Pietro è un ricercatore universitario al quale non hanno rinnovato il contratto di dottorato, dovendo mantenersi e essendo senza lavoro, decide di sfruttare le proprie conoscenze da neurobiologo per sintetizzare un nuovo tipo di droga capace per purezza e effetti di spazzare via qualunque possibile concorrente; una droga al tempo stesso assolutamente legale perché non ancora censita fra le molecole vietate dal ministero della salute.

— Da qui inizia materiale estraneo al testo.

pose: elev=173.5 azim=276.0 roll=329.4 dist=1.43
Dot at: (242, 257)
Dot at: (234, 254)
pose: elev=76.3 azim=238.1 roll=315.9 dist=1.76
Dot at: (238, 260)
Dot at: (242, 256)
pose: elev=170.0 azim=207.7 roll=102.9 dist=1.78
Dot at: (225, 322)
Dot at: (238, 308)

Per poter portare a compimento il proprio piano Pietro decide di avvalersi dell’aiuto di sei suoi ex compagni di università, tutti in situazioni lavorative altrettanto precarie.

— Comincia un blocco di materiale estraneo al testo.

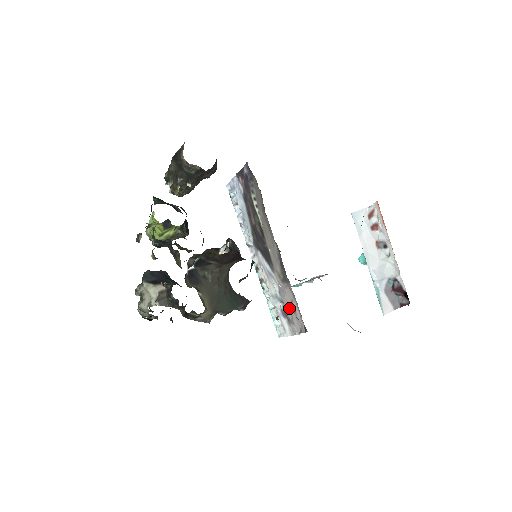
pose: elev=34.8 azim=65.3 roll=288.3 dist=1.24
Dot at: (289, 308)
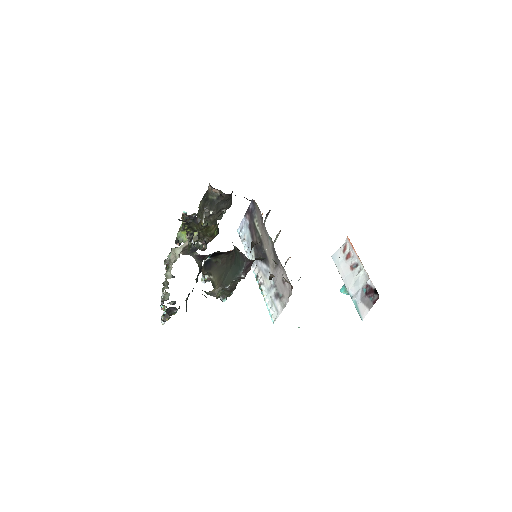
Dot at: (280, 286)
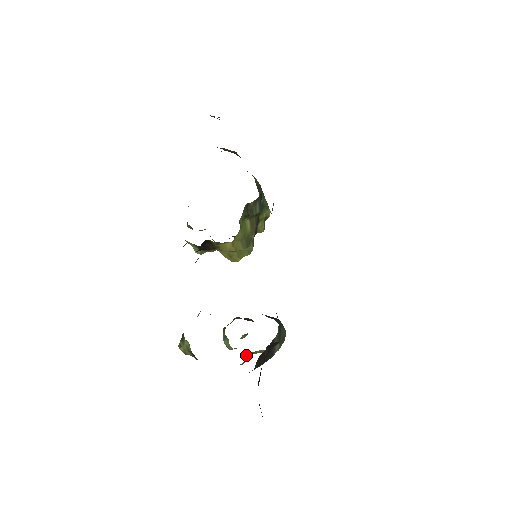
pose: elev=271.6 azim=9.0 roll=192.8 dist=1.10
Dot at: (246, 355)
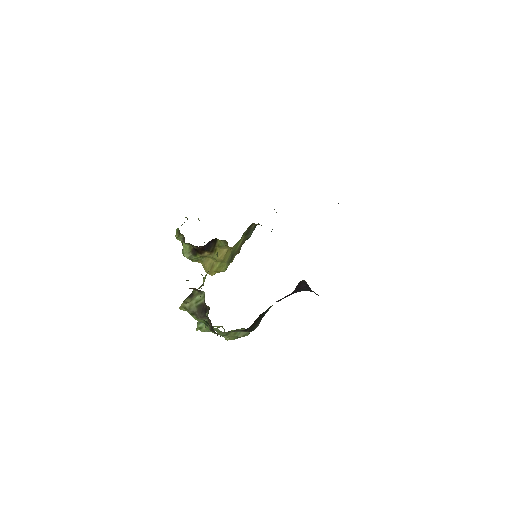
Dot at: occluded
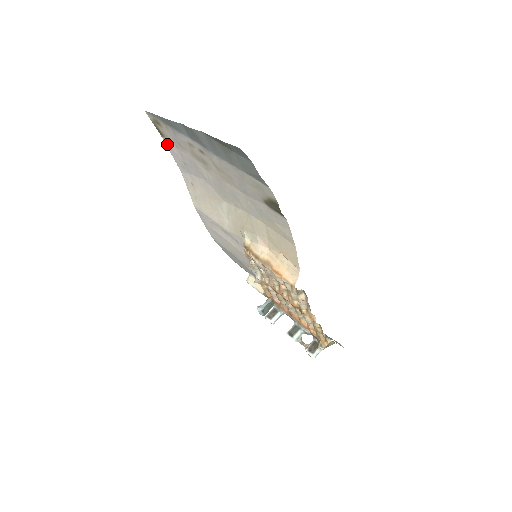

Se Breaking Bad incontra I soliti ignoti con l’aggiunta di una manciata di Romanzo criminale e di una crisi difficile da combattere perfino al cinema, il risultato finale è una pellicola che è riuscita ancor prima di arrivare in sala a far parlare di sé e a lanciare nell’empireo il giovane regista Sydney Sibilia; nome “Made in USA” ma salernitano sino al midollo e che con il cinema, a soli 32 anni, può ben dire di avere un conto aperto; un conto per il quale ci vorrà molto tempo prima di poterlo estinguere. La pellicola, nata da un idea dello stesso Sibilia, uno per cui il termine “si è fatto da solo” pare coniato su misura, deve la sua esistenza anche alla tenacia dei cosceneggiatori: Attanasio e Garello, con i quali lo stesso Sibilia collabora da tempo. Il film riesce alla fine a rappresentare alla perfezione un mix vincente di umorismo unito a cinema del genere thriller; capace di far virare un tema delicato come lo spaccio di stupefacenti verso una chiave di lettura comica ma non per questo meno efficace. Riuscendo a narrare attraverso un’analessi iniziale, come ci si possa trovare a vivere in uno stato d’indigenza e per questo si possa essere costretti a ricorrere a espedienti ingegnosi e illegali per uscire da una crisi che non accenna a placare le proprie fauci. Completa una pellicola vincente, una sceneggiatura che non incappa mai in pause e che riesce a mantenere sempre alto il livello di attenzione del pubblico; un cast stellare, capace di calarsi nei rispettivi ruoli con perfetta maestria: dal capo della banda, impersonato da Edoardo Leo, sino a Libero De Rienzo, nel ruolo di un esperto di economia, passando per l’antropologo Pietro Sermonti, l’archeologo Paolo Calabresi e i due Latinisti Lorenzo Lavia e Valerio Aprea, per terminare con il capo dello spaccio della capitale impersonato da Neri Marcorè, nel ruolo, inusuale per lui, di cattivo non troppo sui generis. Un film che alla fine saprà ridare respiro alla commedia all’italiana e che ci auguriamo sappia donarci un nuovo giovane regista capace di replicare questo primo “felice caso” anche in altre future occasioni.